EXTRAIT DU DOCUMENT =>

Très tôt lié au tourisme, le jazz s’épanouit sur la Côte sous la conduite des patrons d’établissements et des municipalités. Au début des années 20, le jazz est une curiosité musicale. Certains le découvrent par exemple lors de thés et galas dansants où l’on enseigne les pas à la mode, quand d’autres noctambules le pratiquent dans leurs folles nuits au dancing. Les jazz-bands gagnent alors du terrain dans le quotidien des azuréens, en accompagnant les films muets, les théâtres et autres attractions. Les Américains envahissent les scènes de la Côte, initiant les curieux à leur langage, se mêlant aux artistes et aux intellectuels qui commencent à les fréquenter.

DONNÉES FOURNIES =>
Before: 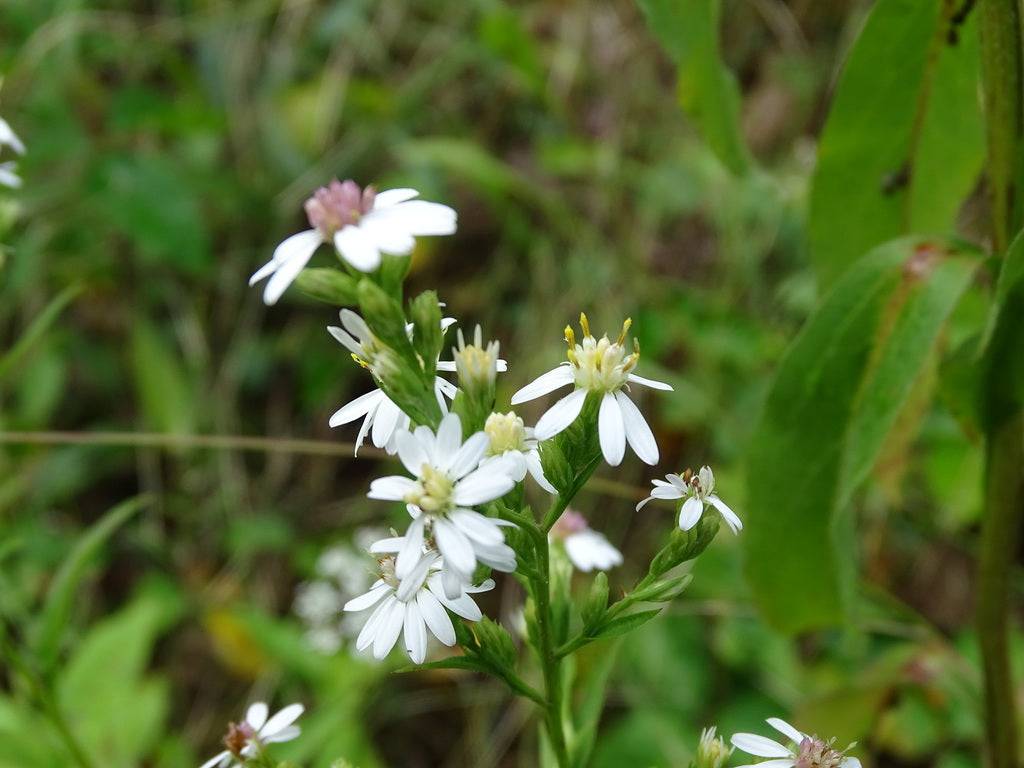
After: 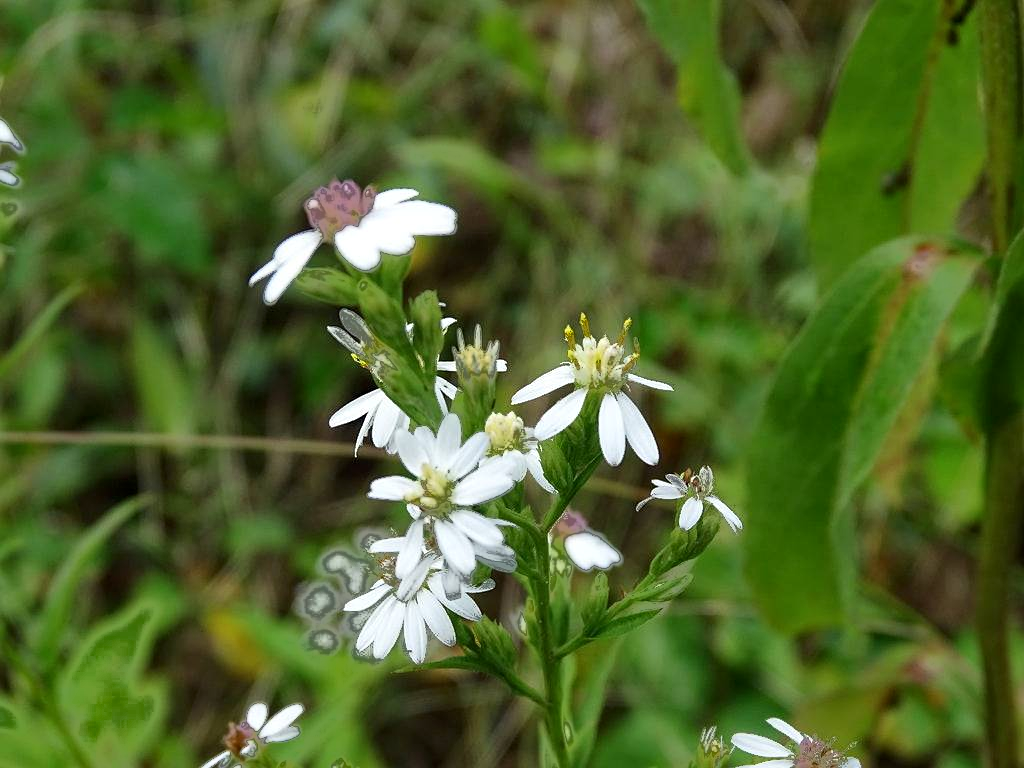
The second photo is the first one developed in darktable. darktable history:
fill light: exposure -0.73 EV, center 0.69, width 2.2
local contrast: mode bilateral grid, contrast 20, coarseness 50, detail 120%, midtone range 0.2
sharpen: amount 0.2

==

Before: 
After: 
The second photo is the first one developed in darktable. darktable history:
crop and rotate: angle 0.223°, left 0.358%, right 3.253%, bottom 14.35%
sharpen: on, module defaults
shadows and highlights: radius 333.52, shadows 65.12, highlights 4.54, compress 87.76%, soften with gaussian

...

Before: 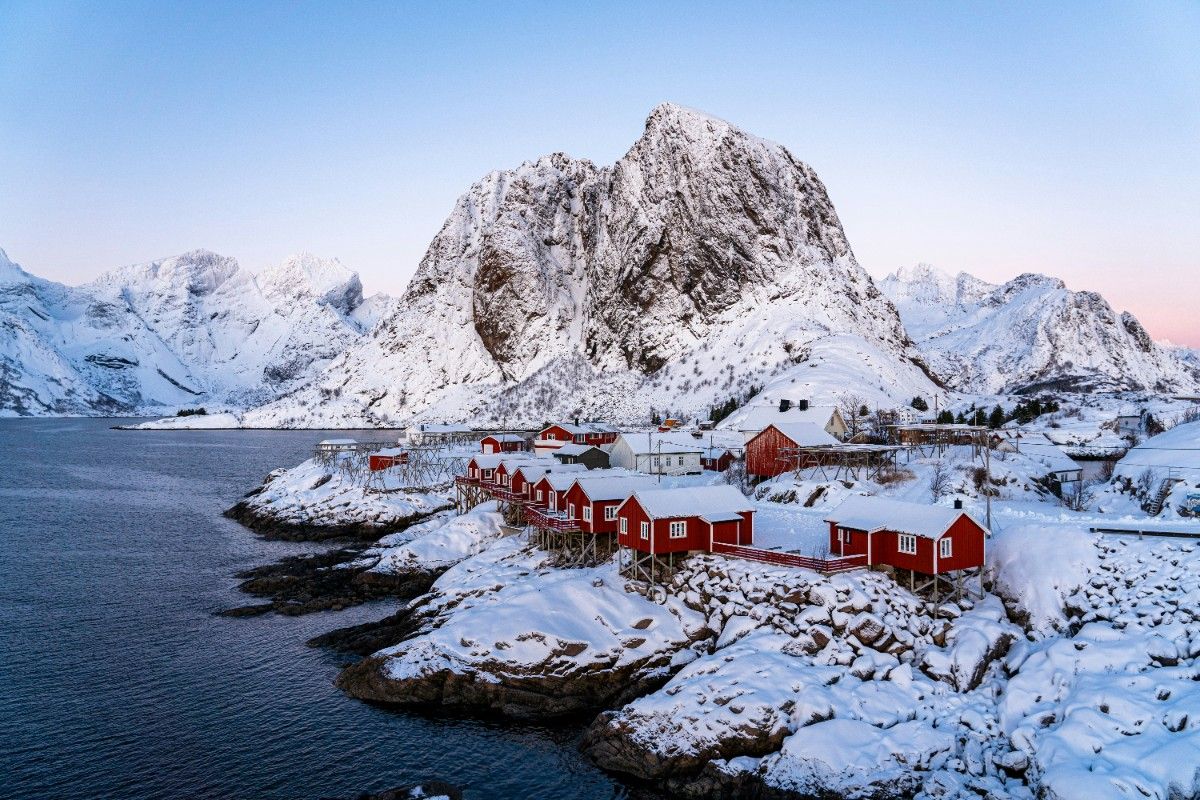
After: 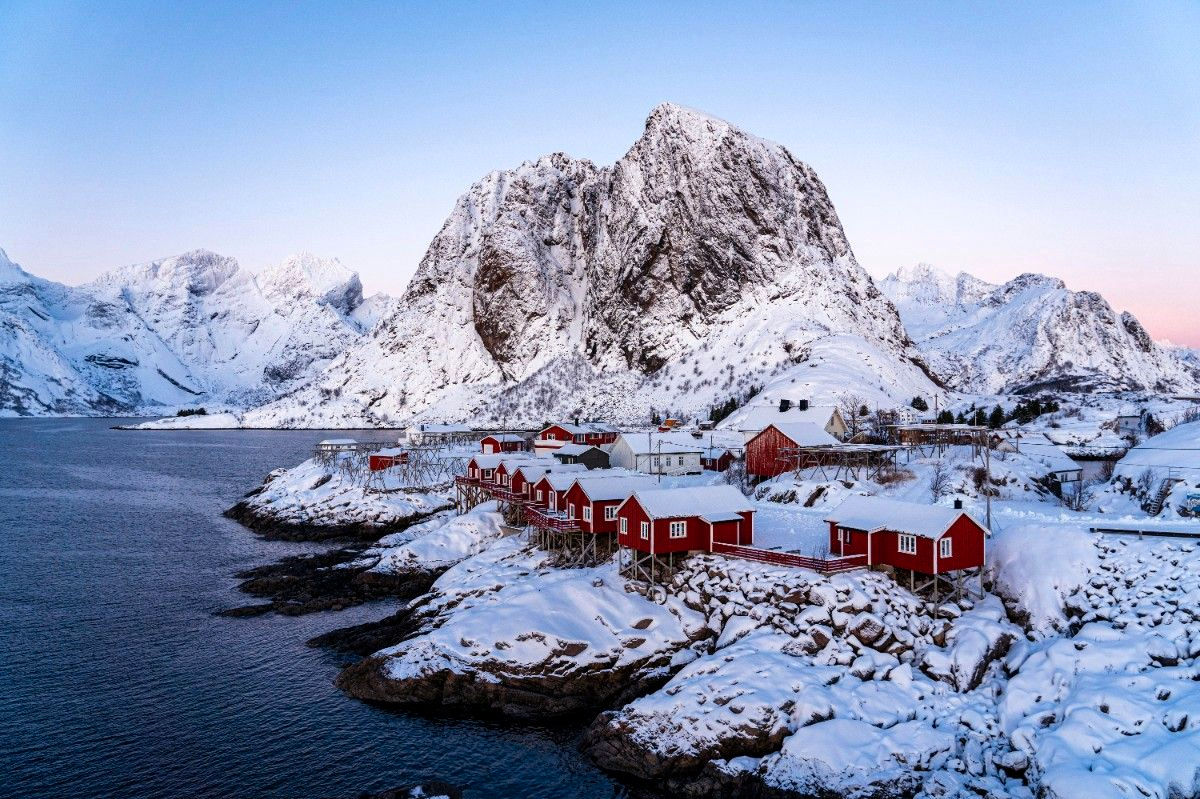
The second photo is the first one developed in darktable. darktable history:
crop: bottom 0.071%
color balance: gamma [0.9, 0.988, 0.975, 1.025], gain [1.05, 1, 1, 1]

CONSIGNE 1 => Recopiez le passage de l'extrait sur le jazz dans la Côte, depuis « Très tôt lié » jusqu'à « à les fréquenter. » inclus.
CONSIGNE 2 => Prolongez le texte sur les débuts du jazz sur la Côte, à la suite de sa dernière phrase.
Les entrées fournies ne sont pas requises ici.

RÉSULTAT OBTENU 1 =>
Très tôt lié au tourisme, le jazz s’épanouit sur la Côte sous la conduite des patrons d’établissements et des municipalités. Au début des années 20, le jazz est une curiosité musicale. Certains le découvrent par exemple lors de thés et galas dansants où l’on enseigne les pas à la mode, quand d’autres noctambules le pratiquent dans leurs folles nuits au dancing. Les jazz-bands gagnent alors du terrain dans le quotidien des azuréens, en accompagnant les films muets, les théâtres et autres attractions. Les Américains envahissent les scènes de la Côte, initiant les curieux à leur langage, se mêlant aux artistes et aux intellectuels qui commencent à les fréquenter.

RÉSULTAT OBTENU 2 =>
Joséphine Baker et son charleston amplifient cette fièvre du jazz dans une Revue mythique, un spectacle musical créé en 1925 et adulé par des célébrités comme Picasso, Dufy, Léger ou Mondrian. C’est une catastrophe apprivoisée, ou plutôt un cataclysme sonore comme l’appelait Cocteau qui trouve ici un lien avec la démarche surréaliste. Jusqu’à la seconde guerre mondiale, beaucoup de musiciens noirs américains comme Sidney Bechet fuient leur ghettos pour s’installer en Europe et sur la Côte d’Azur. Ils y trouvent une certaine tolérance et ouverture d’esprit qui leur permet de travailler et d’être considérés comme de véritables artistes, établissant ainsi un pont culturel musical entre le vieux continent et le monde afro-américain.
Dans l’entre-deux-guerres, les premiers disques des américains Louis Armstrong et Duke Ellington font leur apparition en France, apportant des références claires sur les différents styles de jazz. A partir de ce moment, on distingue ainsi le hot jazz, vrai, brut, d’essence noire, avec le straight, beaucoup plus “convenable” pour l’élite de l’époque.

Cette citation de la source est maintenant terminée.